Sejak itulah, uang yang masuk ke rekekning Mas Joyo saya pindahkan ke rekening saya, lalu diam-diam saya belikan apartemen di Jakarta agar suami tidak perlu sewa rumah atau apartemen selama menjadi anggota dewan. Kebetulan saat itu setiap anggota dewan memperoleh jatah uang sewa apartemen selama perumahan anggota dewan direnovasi. Jadilah saya bisa membeli dua apartemen secara kontan. Apartemen di Kalibata City itu sekarang kami sewakan dan menjadi pemasukan tiap bulan.
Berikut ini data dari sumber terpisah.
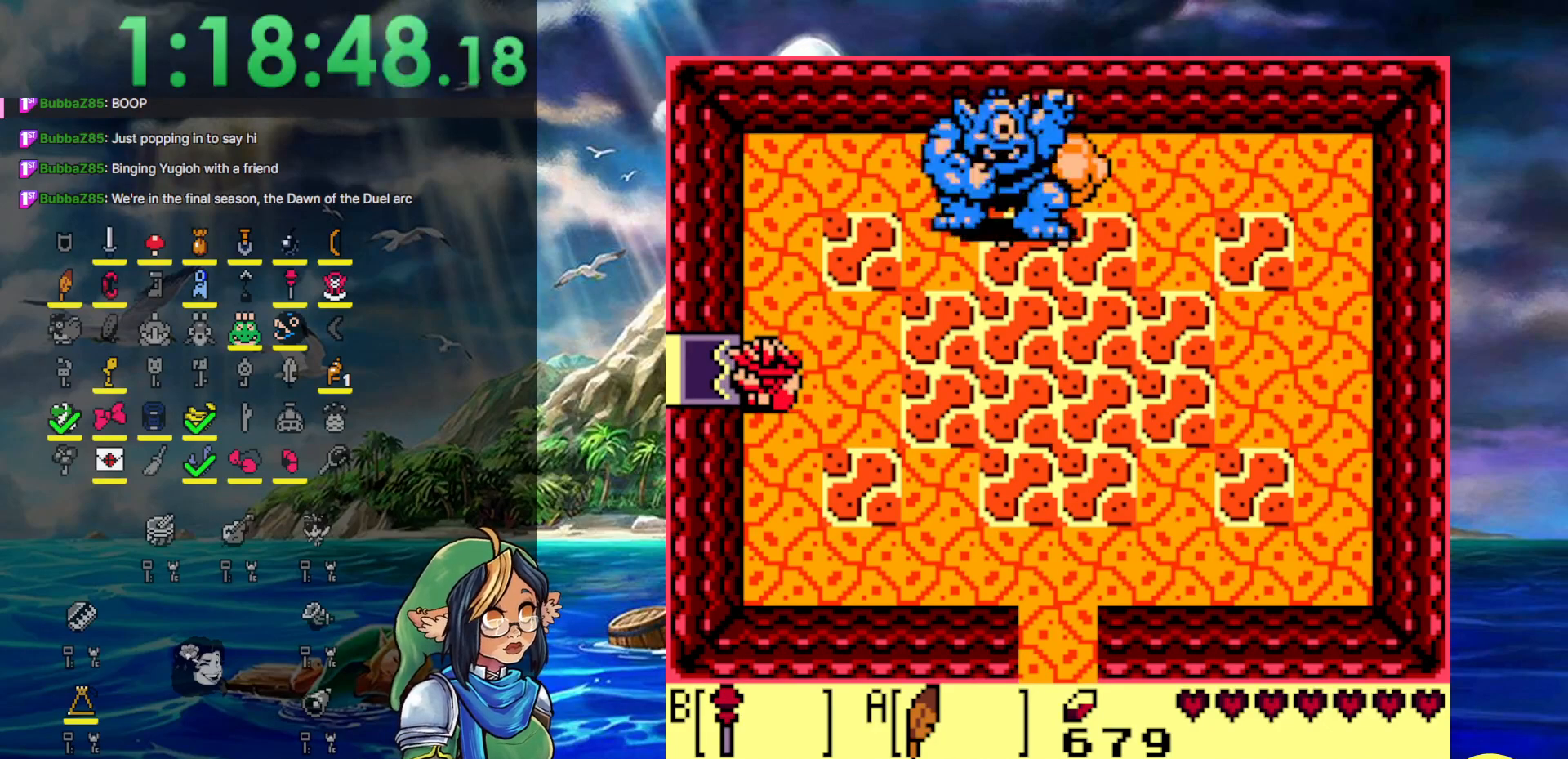
{"buttons": [], "events": []}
Saya ingin membuktikan pada sementara pihak yang pernah berprasangka buruk kepada saya. Mereka pernah mengira kehadiran saya di sisi Mas Joyo hanya untuk menguras harta Mas Joyo. Yang paling menyakitkan, saya dibilang “melet” alias main dukun hingga akhirnya Mas Joyo jatuh hati pada saya. Naudzubillahi min dzalik.
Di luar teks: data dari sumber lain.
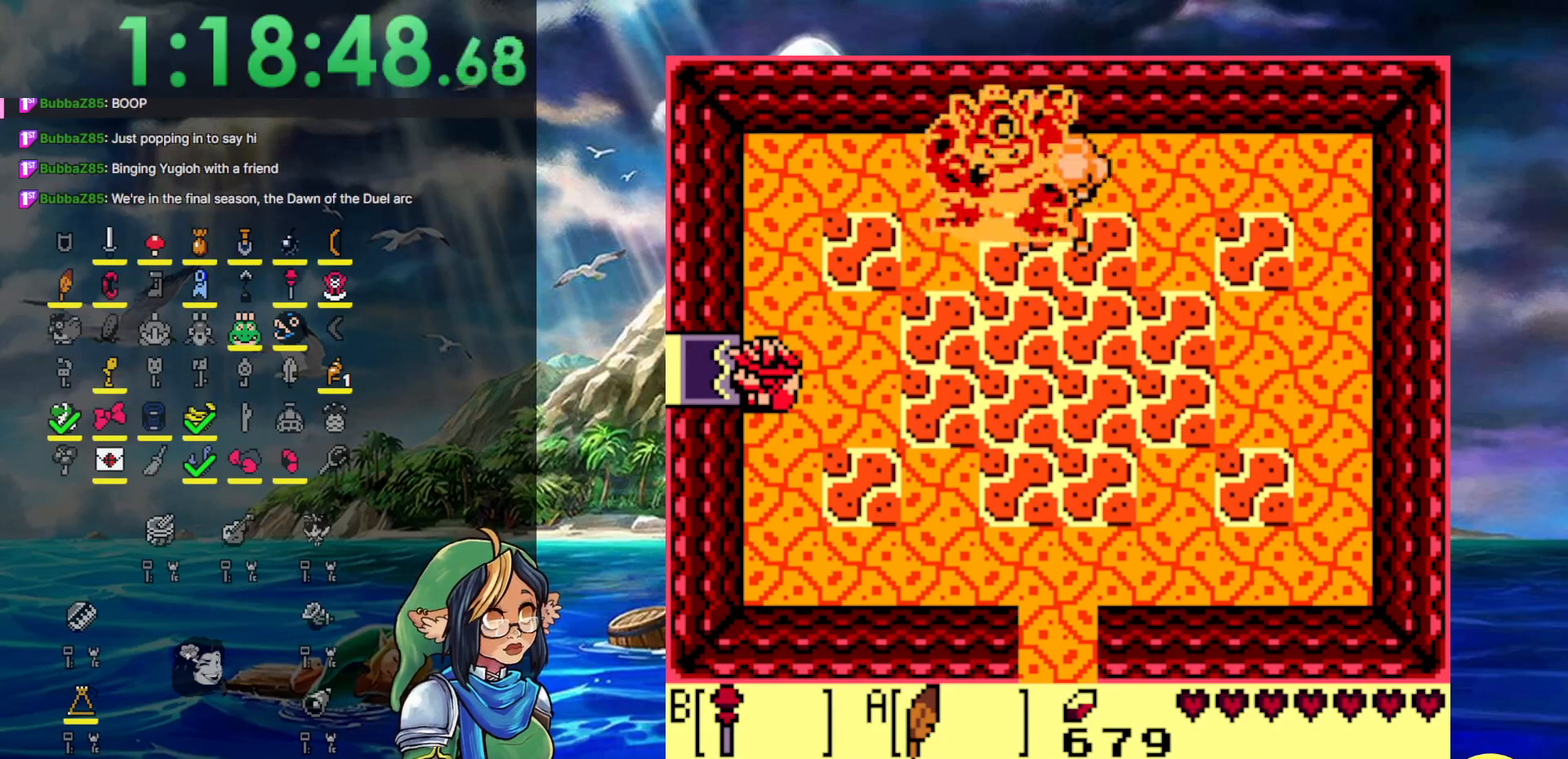
{"buttons": ["DPAD_LEFT"], "events": [[467, "DPAD_LEFT", "down"]]}
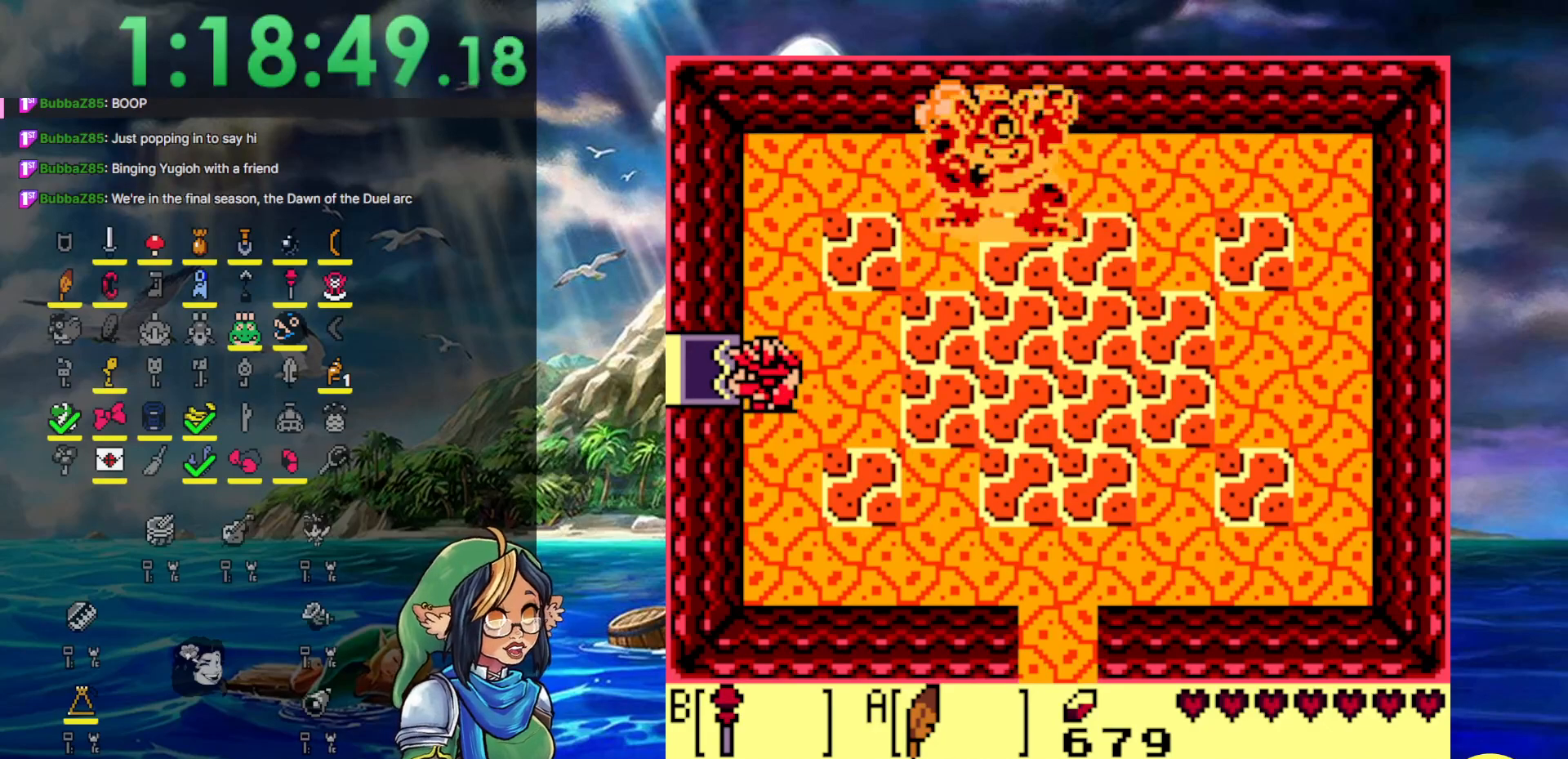
{"buttons": ["DPAD_LEFT"], "events": []}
Sakit sekali dikatakan seperti itu. Mereka tidak tahu bagaimana kerasnya usaha Mas Joyo mendekati saya. Mereka juga tidak tahu, saya pernah beberapa kali menolak kedatangan Mas Joyo ke kos. Saya tahu kala itu Mas Joyo sudah punya kekasih, tetapi masih saja mendekati saya. Mas Joyo juga tahu kala itu saya sudah memiliki pacar. Bahkan beliau datang ke kos saat saya sedang diapeli kekasih saya. Tapi toh beliau tidak mundur selangkah pun! Takdirlah yang menyatukan kami. Itulah salah salah satu alasan kenapa saya bekerja keras hingga sekarang ini.
Wajib Nyantri
Mungkin dalam pandangan awam, menjadi istri pangeran itu selalu enak. Tapi sesungguhnya gelar bangsawan dan status istri pangeran itu membawa konsekuensi juga. Saya, suami dan anak-anak, harus senantiasa menjadi panutan bagi masyarakat. Enaknya, masih banyak orang memberi apresiasi kepada keluarga Keraton Yogyakarta. Misalnya saat kami ke dokter. Begitu tahu kami keluarga keraton, dokternya tidak mau dibayar.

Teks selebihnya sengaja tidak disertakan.